Post-quantum migration in TLS 1.3 should not be understood as a flat substitution problem in which one signature algorithm is replaced by another and deployment cost is inferred directly from primitive-level benchmarks. In certificate-based authentication, the practical effect of a signature family depends on where it appears in the certification hierarchy, how much of that hierarchy is exposed during the handshake, and how cryptographic burden is distributed across client and server roles. This paper presents a local experimental study of TLS 1.3 authentication strategies built on OpenSSL 3 and oqsprovider. Using a reproducible laboratory, it compares ML-DSA and SLH-DSA across multiple certificate placements, hierarchy depths, and key-exchange modes, including classical, hybrid, and pure post-quantum configurations. The clearest discontinuity appears when SLH-DSA is placed in the server leaf certificate. In that configuration, handshake latency and server-side compute cost increase by orders of magnitude, while strategies that confine SLH-DSA to upper trust layers and preserve ML-DSA in the interactive leaf remain within a substantially more plausible operational range. The results further show that transport size alone does not explain the heavy regime: once SLH-DSA reaches the leaf, server-side cryptographic cost becomes dominant. The paper argues that post-quantum TLS migration is best evaluated as a problem of certificate-hierarchy design, chain exposure, and cryptographic cost concentration during live authentication.

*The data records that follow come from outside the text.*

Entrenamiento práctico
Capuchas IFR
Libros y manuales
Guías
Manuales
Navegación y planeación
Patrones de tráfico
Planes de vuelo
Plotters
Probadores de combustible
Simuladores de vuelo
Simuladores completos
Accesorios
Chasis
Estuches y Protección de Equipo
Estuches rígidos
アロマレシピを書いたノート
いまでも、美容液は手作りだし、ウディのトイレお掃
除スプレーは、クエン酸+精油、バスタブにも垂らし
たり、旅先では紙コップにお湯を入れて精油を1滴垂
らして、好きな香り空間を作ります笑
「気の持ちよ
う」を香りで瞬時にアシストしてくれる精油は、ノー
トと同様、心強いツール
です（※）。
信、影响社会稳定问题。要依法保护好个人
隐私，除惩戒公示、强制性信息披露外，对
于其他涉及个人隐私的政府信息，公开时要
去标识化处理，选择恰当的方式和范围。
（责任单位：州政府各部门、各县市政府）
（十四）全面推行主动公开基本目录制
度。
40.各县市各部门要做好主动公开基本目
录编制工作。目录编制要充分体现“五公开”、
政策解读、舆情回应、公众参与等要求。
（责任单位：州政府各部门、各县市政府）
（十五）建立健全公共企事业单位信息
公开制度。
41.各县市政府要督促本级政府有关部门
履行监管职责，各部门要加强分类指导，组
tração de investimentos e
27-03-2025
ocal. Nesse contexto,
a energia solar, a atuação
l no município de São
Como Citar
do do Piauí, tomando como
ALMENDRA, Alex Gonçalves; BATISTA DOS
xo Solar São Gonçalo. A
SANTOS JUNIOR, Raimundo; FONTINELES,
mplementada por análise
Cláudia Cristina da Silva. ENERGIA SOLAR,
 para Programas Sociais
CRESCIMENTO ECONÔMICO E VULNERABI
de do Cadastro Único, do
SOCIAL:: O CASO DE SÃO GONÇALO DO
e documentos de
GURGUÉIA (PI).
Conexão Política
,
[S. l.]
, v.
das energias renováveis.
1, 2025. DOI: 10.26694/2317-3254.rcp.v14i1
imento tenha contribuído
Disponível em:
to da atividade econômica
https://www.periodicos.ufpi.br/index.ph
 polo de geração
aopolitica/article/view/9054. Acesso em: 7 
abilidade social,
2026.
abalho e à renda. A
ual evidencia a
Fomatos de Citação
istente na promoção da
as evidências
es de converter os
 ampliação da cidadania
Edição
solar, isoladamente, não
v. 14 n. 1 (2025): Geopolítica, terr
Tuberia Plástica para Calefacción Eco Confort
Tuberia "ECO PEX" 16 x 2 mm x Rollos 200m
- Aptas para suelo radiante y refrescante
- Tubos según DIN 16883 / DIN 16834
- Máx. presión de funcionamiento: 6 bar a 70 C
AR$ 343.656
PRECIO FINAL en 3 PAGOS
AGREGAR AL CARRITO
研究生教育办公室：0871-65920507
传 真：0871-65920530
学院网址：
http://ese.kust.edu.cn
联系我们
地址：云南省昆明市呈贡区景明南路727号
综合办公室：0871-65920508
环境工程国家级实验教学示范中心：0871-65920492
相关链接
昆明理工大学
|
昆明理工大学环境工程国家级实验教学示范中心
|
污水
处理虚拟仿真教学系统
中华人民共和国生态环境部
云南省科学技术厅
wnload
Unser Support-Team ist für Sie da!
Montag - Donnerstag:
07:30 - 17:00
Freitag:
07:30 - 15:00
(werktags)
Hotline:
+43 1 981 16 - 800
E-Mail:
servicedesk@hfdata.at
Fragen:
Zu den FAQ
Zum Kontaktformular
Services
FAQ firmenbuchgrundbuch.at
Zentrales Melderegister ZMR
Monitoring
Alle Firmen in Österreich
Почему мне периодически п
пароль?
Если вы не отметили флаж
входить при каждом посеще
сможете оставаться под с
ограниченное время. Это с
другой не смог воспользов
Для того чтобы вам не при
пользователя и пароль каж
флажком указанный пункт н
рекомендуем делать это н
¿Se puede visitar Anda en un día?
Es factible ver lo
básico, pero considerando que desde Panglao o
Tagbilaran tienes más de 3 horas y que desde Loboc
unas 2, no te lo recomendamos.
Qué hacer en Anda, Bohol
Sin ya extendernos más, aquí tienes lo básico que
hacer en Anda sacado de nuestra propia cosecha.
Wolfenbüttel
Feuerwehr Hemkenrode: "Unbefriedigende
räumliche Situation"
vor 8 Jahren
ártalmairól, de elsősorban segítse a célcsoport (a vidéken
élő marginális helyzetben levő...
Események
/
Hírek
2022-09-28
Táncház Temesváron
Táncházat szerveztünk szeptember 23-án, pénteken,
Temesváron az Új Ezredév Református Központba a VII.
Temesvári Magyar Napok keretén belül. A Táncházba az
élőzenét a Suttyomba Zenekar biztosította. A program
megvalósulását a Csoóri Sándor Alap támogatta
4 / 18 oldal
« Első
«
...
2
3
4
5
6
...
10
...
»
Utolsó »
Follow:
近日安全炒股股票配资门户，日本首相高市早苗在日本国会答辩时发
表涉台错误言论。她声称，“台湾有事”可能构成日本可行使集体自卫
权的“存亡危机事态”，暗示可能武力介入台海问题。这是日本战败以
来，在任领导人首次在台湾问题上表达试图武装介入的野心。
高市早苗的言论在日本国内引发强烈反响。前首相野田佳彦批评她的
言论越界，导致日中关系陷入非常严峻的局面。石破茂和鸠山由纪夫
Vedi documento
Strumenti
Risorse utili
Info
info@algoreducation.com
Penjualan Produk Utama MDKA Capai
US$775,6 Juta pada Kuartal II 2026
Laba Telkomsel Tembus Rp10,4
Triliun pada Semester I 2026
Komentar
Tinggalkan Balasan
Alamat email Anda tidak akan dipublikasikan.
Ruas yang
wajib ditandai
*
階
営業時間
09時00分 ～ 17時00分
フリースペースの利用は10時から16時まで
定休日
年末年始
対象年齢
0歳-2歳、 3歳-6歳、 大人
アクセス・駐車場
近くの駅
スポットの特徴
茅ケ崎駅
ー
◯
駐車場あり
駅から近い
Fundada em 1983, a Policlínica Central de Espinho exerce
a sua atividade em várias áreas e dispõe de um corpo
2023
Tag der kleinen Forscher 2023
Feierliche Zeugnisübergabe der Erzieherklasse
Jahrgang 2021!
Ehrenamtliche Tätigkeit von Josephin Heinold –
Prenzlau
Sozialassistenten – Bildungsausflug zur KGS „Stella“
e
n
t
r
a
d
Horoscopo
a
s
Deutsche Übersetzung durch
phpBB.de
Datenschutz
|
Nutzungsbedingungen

翻译：TLS 1.3的后量子迁移不应被简单理解为单一签名算法的替换问题，其部署成本也无法直接从基本算法基准测试结果推算。在基于证书的认证体系中，签名算法族的实际效能取决于其在认证层级中的部署位置、握手过程中暴露的层级数量，以及客户端与服务器角色间密码运算负担的分配方式。本文基于OpenSSL 3与oqsprovider框架，对TLS 1.3认证策略开展本地实验研究。通过可复现的实验室环境，我们比较了ML-DSA与SLH-DSA在多种证书部署位置、层级深度及密钥交换模式（含经典、混合与纯后量子配置）下的表现。最显著的性能突变出现在SLH-DSA部署于服务器终端证书时：该配置导致握手延迟与服务器端计算成本呈数量级增长，而将SLH-DSA限制在上层信任链、终端交互证书保留ML-DSA的策略则能维持在显著更可行的运行范围内。研究进一步表明，单纯传输数据体积无法解释这种性能剧变——一旦SLH-DSA进入终端证书，服务器端密码运算成本即成为主导因素。本文论证，后量子TLS迁移的最佳评估方式应视为证书层级设计、链暴露范围及实时认证中密码成本集中度的综合性问题。